Die Frage nach der Bedeutung von Freimaurersymbolik, aufklärerischen Gedanken und mythologischen Bezügen in der „Zauberflöte“ beschäftigt seit Generationen die Musikwissenschaft. Der Spagat, den die Oper zwischen der Kasperliade des Alt-Wiener Zaubertheaters und intellektuellem Rätselwerk schlägt, macht es aber auch bei jeder Neuinszenierung spannend, wie diese Zwiespältigkeit gelöst wird.
Die „Zauberflöte“ des in London geborenen Regisseurs Henry Mason ist in ihrer Haltung da recht klar – er deutelt nicht viel herum an Logenkult und Ägyptomanie, sondern bleibt beim Märchen. An den ausgespielten Dialogen, die von feiner Klinge bis derben Schmäh alles hergeben, kennt man dem Regisseur seine Sprechtheatererfahrung an – die enge Vertrautheit mit Komödien macht sich genauso bemerkbar und bezahlt wie seine Expertise im Bereich Kinder- und Jugendtheater.
Im Land der Papageientaucher
Wenn hier also Papageno vom Vogelfang singt, dann ist es gleich eine ganze Papageientaucherkolonie, die sich auf der Bühne breitmacht und über die felsige Gegend watschelt, bis der eine oder andere sein Schicksal als Geflügelkeule auf dem Teller der Königin der Nacht beendet. Geführt von sieben Puppenspielern sind die Vögel und eine beeindruckende Riesenschlange auch nur der Anfang einer ganzen Reihe von fantasievollen Figuren der neuseeländischen Puppendesignerin Rebekah Wild.

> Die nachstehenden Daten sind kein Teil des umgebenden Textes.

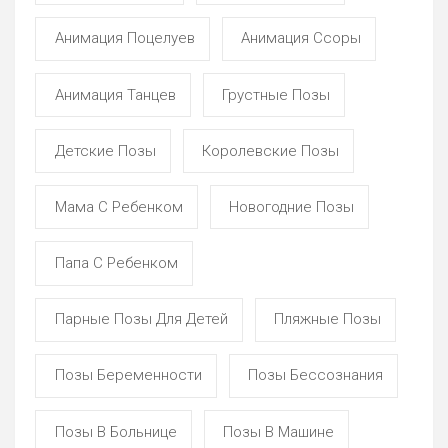
Анимация Поцелуев
Анимация Ссоры
Анимация Танцев
Грустные Позы
Детские Позы
Королевские Позы
Мама С Ребенком
Новогодние Позы
Папа С Ребенком
Парные Позы Для Детей
Пляжные Позы
Позы Беременности
Позы Бессознания
Позы В Больнице
Позы В Машине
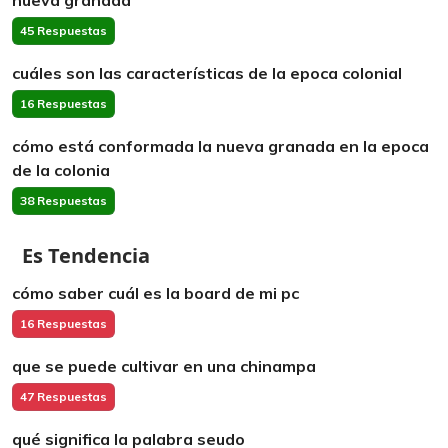
nueva granada
45 Respuestas
cuáles son las características de la epoca colonial
16 Respuestas
cómo está conformada la nueva granada en la epoca
de la colonia
38 Respuestas
Es Tendencia
cómo saber cuál es la board de mi pc
16 Respuestas
que se puede cultivar en una chinampa
47 Respuestas
qué significa la palabra seudo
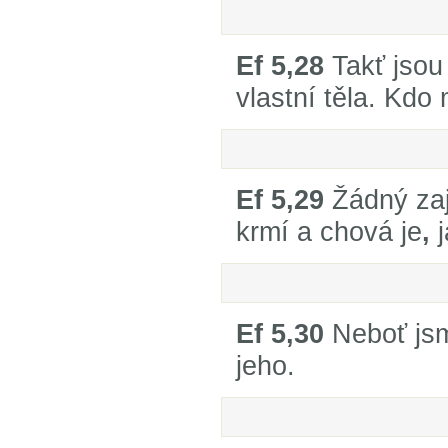
Ef 5,28
Takť jsou 
vlastní těla. Kdo
Ef 5,29
Žádný zaji
krmí a chová je
,
j
Ef 5,30
Neboť jsm
jeho.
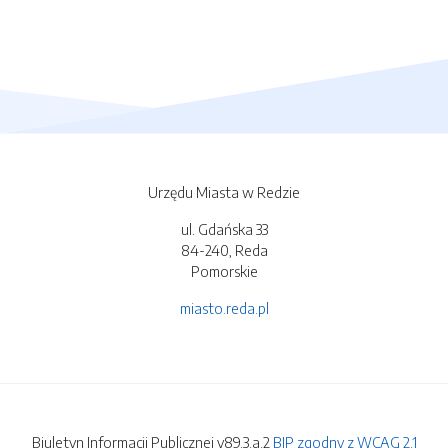
Urzędu Miasta w Redzie
ul. Gdańska 33
84-240, Reda
Pomorskie
miasto.reda.pl
Biuletyn Informacji Publicznej v89.3.a.2
BIP zgodny z WCAG 2.1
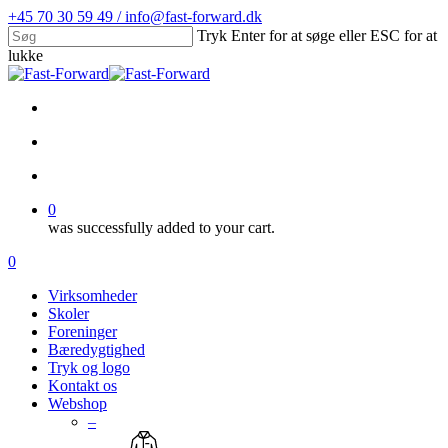
Skip
+45 70 30 59 49 / info@fast-forward.dk
to
Tryk Enter for at søge eller ESC for at
main
lukke
content
Close
Search
facebook
linkedin
search
account
0
was successfully added to your cart.
Menu
search
account
0
Menu
Virksomheder
Skoler
Foreninger
Bæredygtighed
Tryk og logo
Kontakt os
Webshop
–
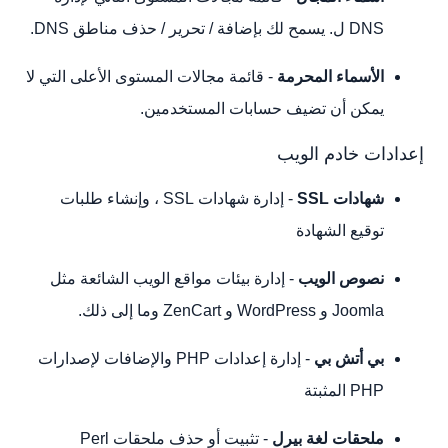
DNS ل. يسمح لك بإضافة / تحرير / حذف مناطق DNS.
الأسماء المحرمة
- قائمة مجالات المستوى الأعلى التي لا
يمكن أن تضيف حسابات المستخدمين.
إعدادات خادم الويب
شهادات SSL
- إدارة شهادات SSL ، وإنشاء طلبات
توقيع الشهادة
نصوص الويب
- إدارة بيئات مواقع الويب الشائعة مثل
Joomla و WordPress و ZenCart وما إلى ذلك.
بي أتش بي
- إدارة إعدادات PHP والإضافات لإصدارات
PHP المثبتة
ملحقات لغة بيرل
- تثبيت أو حذف ملحقات Perl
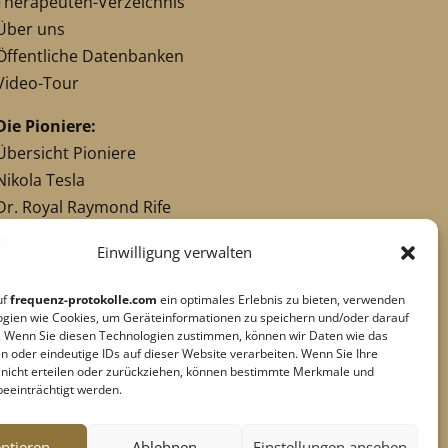
Therapeuten-Verzeichnis
Über uns
Öffentliche Datenbanken
Video-Tour
Die Pioniere:
Übersicht Pioniere
Nikola Tesla
Dr. Royal Raymond Rife
Dr. Hulda Clark
Einwilligung verwalten
Robert C. Beck
Georges Lakhovsky
uf
frequenz-protokolle.com
ein optimales Erlebnis zu bieten, verwenden
verwandte Pioniere
ogien wie Cookies, um Geräteinformationen zu speichern und/oder darauf
. Wenn Sie diesen Technologien zustimmen, können wir Daten wie das
n oder eindeutige IDs auf dieser Website verarbeiten. Wenn Sie Ihre
g nicht erteilen oder zurückziehen, können bestimmte Merkmale und
Impressum
|
Datenschutz
beeinträchtigt werden.
Cookie-Richtlinie
|
AGB's
Barrierefreiheit
ptieren
Ablehnen
Einstellungen ansehen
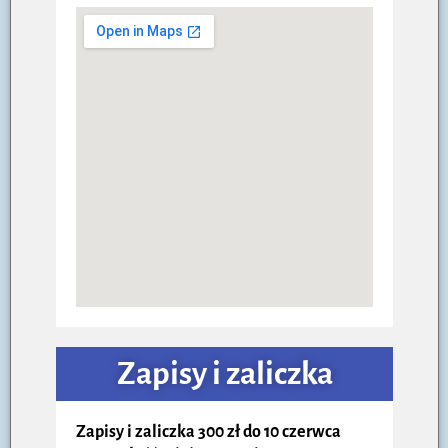
Zapisy i zaliczka
Zapisy i zaliczka 300 zł do 10 czerwca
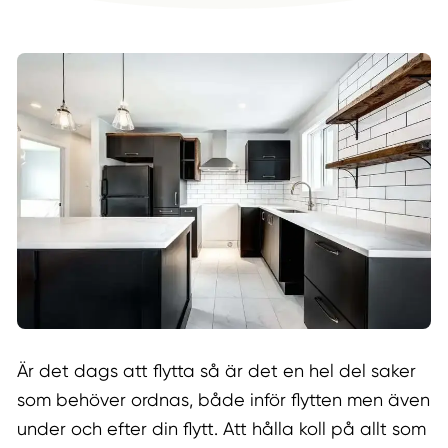
Är det dags att flytta så är det en hel del saker
som behöver ordnas, både inför flytten men även
under och efter din flytt. Att hålla koll på allt som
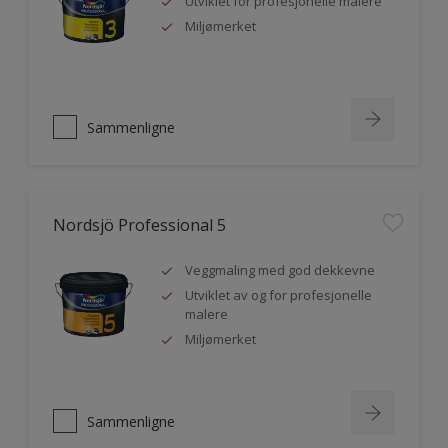
Utviklet for profesjonelle malere
Miljømerket
Sammenligne
Nordsjö Professional 5
Veggmaling med god dekkevne
Utviklet av og for profesjonelle
malere
Miljømerket
Sammenligne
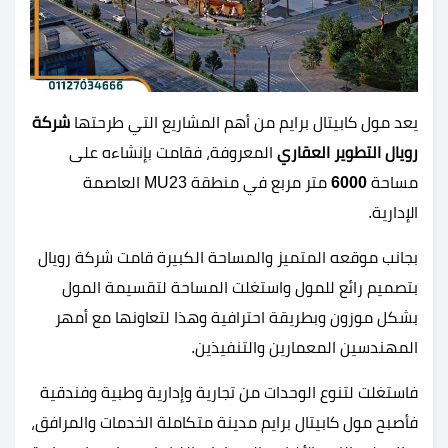
يعد مول كابيتال برايم من أهم المشاريع التي طرحتها
شركة
رويال التطوير العقاري
المعروفة، فقامت بإنشاءه على
مساحة
6000
متر مربع في منطقة MU23 العاصمة
الإدارية.
بجانب موقعه المتميز والمساحة الكبيرة قامت شركة رويال
بتصميم رائع للمول واستغلت المساحة لتقسيمة المول
بشكل موزون وبطريقة احترافية وهذا لتعاونها مع أمهر
المهندسين المعمارين والتنفيذين.
فاستغلت لتنوع الوحدات من تجارية وإدارية وطبية وفندقية
فأصبح مول كابيتال برايم مدينة متكاملة الخدمات والمرافق،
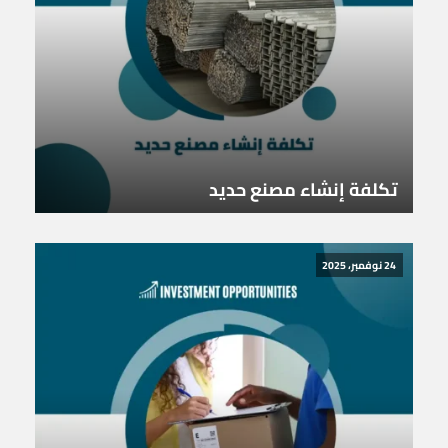
تكلفة إنشاء مصنع حديد
24 نوفمبر، 2025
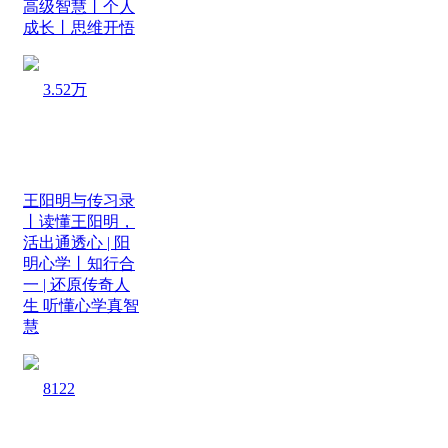
高级智慧丨个人
成长丨思维开悟
3.52万
王阳明与传习录
丨读懂王阳明，
活出通透心 | 阳
明心学丨知行合
一 | 还原传奇人
生 听懂心学真智
慧
8122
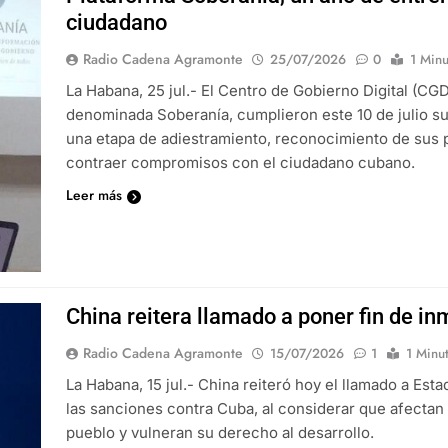
ciudadano
Radio Cadena Agramonte
25/07/2026
0
1 Minu
La Habana, 25 jul.- El Centro de Gobierno Digital (CGD
denominada Soberanía, cumplieron este 10 de julio su
una etapa de adiestramiento, reconocimiento de sus p
contraer compromisos con el ciudadano cubano.
Leer más
China reitera llamado a poner fin de i
Radio Cadena Agramonte
15/07/2026
1
1 Minu
La Habana, 15 jul.- China reiteró hoy el llamado a Est
las sanciones contra Cuba, al considerar que afectan
pueblo y vulneran su derecho al desarrollo.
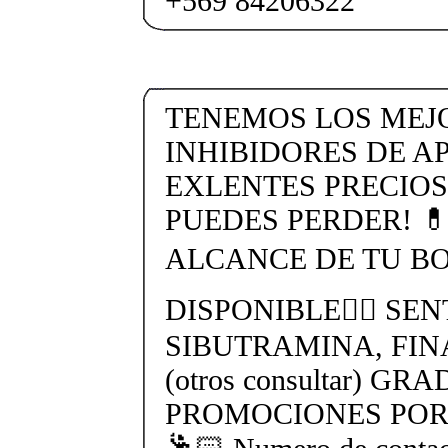
+569 84206322
TENEMOS LOS MEJ
INHIBIDORES DE AP
EXLENTES PRECIOS
PUEDES PERDER! 
ALCANCE DE TU BO
DISPONIBLE👉🏻 SEN
SIBUTRAMINA, FIN
(otros consultar) GR
PROMOCIONES POR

In der Ausstattung von Jan Meier spiegelt sich die bipolar angelegte Welt des Werks: Die Nachtwelt der Königin ist eine karge Felslandschaft in Blautönen, Sarastros Männerwelt ein Wüstenstaat. Die ebenfalls von Meier gestalteten Kostüme würden sich auch in einer Bewerbungsmappe bei Disney gut machen – der Puffin-Papageno sowieso, dazu eine sternflammende Königin, die Maleficent Konkurrenz machen könnte, und mit Pamina eine Prinzessin, die zeitgemäß emanzipiert auftritt. Tamino ist ein Prinz aus dem Bilderbuch, dem Schwiegermütter ihre Prinzessinnen ungeprüft überlassen würden, und die drei (Wiener Sänger-)Knaben werden mit Puppen gedoppelt, die Antoine de Saint-Exupery gezeichnet haben könnte.
Tanzende Hunde im Tutu
Sarastro wirkt als Diktator einer Bananenrepublik mit orientalisch-kolonialer Eingeweihtenarmee wenig bedrohlich, seine Rottweilerschergen sind kurz ein bisschen unheimlich, werden dann aber zu tutuberockten Balletthunden – ein zeitloser Schmäh (in der Staatsoper tanzen Polizisten), der für Erheiterung und Szenenapplaus sorgt.